#### [TASK OBJECTIVE]
When the line containing "Szakmai anyagkok" appears in the listing below, set it down along with each later line through the end, exactly as written, and nothing before it.

────────────────

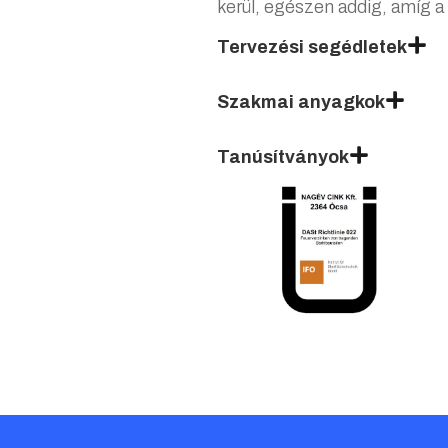
kerül, egészen addig, amíg a
Tervezési segédletek
Szakmai anyagkok
Tűzihorganyzás terv
2026.04.03. |
PDF
Tanúsítványok
NAGÉV Kft. – ESZR 
2026.04.03. |
PDF
NAGÉV_CINK_TANÚ
2026.04.03. |
PDF
NAGÉV Cink Kft. – E
2026.04.03. |
PDF
NAGÉV_CINK_TANÚ
2026.04.03. |
PDF
Ellenőrző lista áru be
2026.04.03. |
PDF
NAGEV_BV_TANUSI
2026.04.03. |
PDF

────────────────

#### [TASK ANSWER]
Szakmai anyagkok
Tűzihorganyzás terv
2026.04.03. |
PDF
Tanúsítványok
NAGÉV Kft. – ESZR 
2026.04.03. |
PDF
NAGÉV_CINK_TANÚ
2026.04.03. |
PDF
NAGÉV Cink Kft. – E
2026.04.03. |
PDF
NAGÉV_CINK_TANÚ
2026.04.03. |
PDF
Ellenőrző lista áru be
2026.04.03. |
PDF
NAGEV_BV_TANUSI
2026.04.03. |
PDF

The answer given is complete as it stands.